Key Responsibilities:

 

Customers’ requirements: Answering questionnaires and technical requests of Iberian Customers, excluding Global Accounts, for chocolate products and coordinating CoC/CoA profiles, specific requests (sample, analysis, SAE documentation…).

Regulatory: Ensuring awareness of European and local regulations within the QA department. Managing Sanitary registers, export / import documentation.

Quality Documentation System (QDS): Administering, keeping up to date and improving the local QDS database. Supporting BCMI employees with Quality Documentation issues.

Sensory: Coordinating sensory activities in compliance with Barry Callebaut standard, training the analysts’ panel, supporting BCMI stakeholders in case of deviations, non conformities.

Labelling: Translating to Catalan and Spanish legal texts, reviewing pre-printed labels.

Audits: Preparing internal audit plans, creating checklists, performing internal audits and completing the corresponding reports (GMP, RSPO, Rainforest Alliance, FSSC 22000).

 

About you:

 

Qualifications and skills:

 

● Bachelor’s degree in Food Science, Microbiology, Chemistry or a related field.
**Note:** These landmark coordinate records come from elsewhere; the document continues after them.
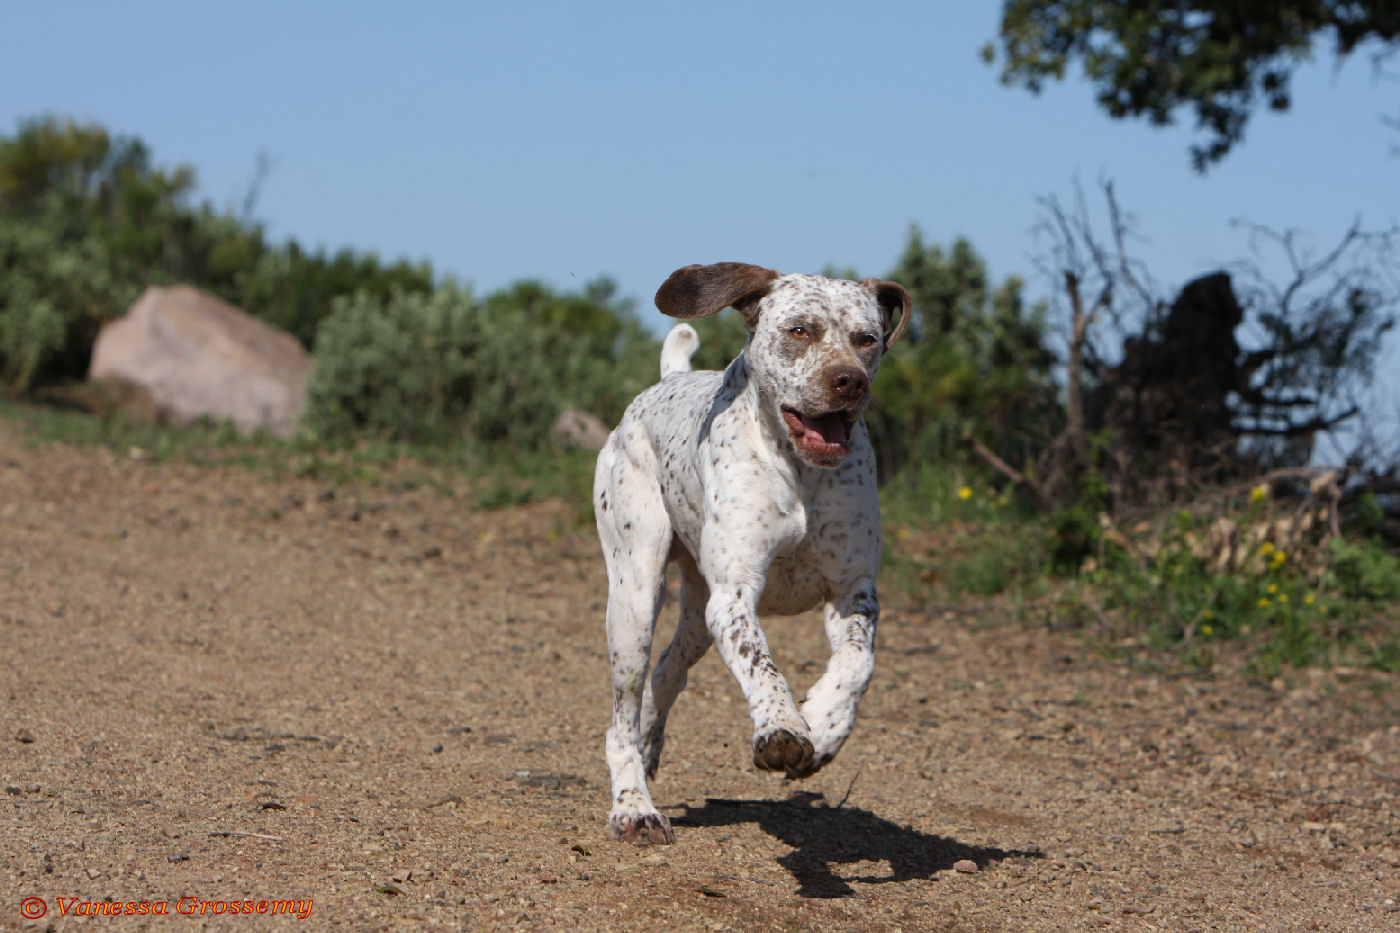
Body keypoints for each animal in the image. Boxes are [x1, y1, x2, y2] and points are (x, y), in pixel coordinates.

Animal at [588, 261, 907, 840]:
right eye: (799, 331)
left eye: (867, 338)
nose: (849, 380)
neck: (800, 472)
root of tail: (665, 382)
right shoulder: (735, 596)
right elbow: (762, 665)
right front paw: (782, 728)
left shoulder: (853, 593)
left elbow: (858, 664)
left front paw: (823, 724)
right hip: (635, 597)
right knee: (621, 717)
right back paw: (634, 806)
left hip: (696, 615)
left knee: (666, 673)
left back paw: (649, 749)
● Previous experience in Quality Assurance, preferably in the food or chocolate industry.

● Strong knowledge of Quality and Food safety regulations (e.g. FSSC 22000, HACCP).

● Excellent analytical and problem-solving skills.

● Strong attention to detail and ability to work independently.

● Proactive attitude to improve efficiency.

● Effective communication and teamwork skills.

● Fluent Spanish and Catalan, both written and spoken.

● Advanced English, both written and spoken.

 

Additional skills:

 

● Experience with RSPO, Rainforest Alliance, SAE certifications.

● Knowledge of chocolate production processes.

● Proficiency in data analysis tools and software.

 

We kindly request that all application documents, including your CV, be submitted in English.

At Barry Callebaut, we are committed to Diversity & Inclusion. United by our strong values, we thrive on the diversity of who we are, where we come from, what we’ve experienced and how we think. We are committed to nurturing an inclusive environment where people can truly be themselves, grow to their full potential and feel they belong. #oneBC - Diverse People, Sustainable Growth.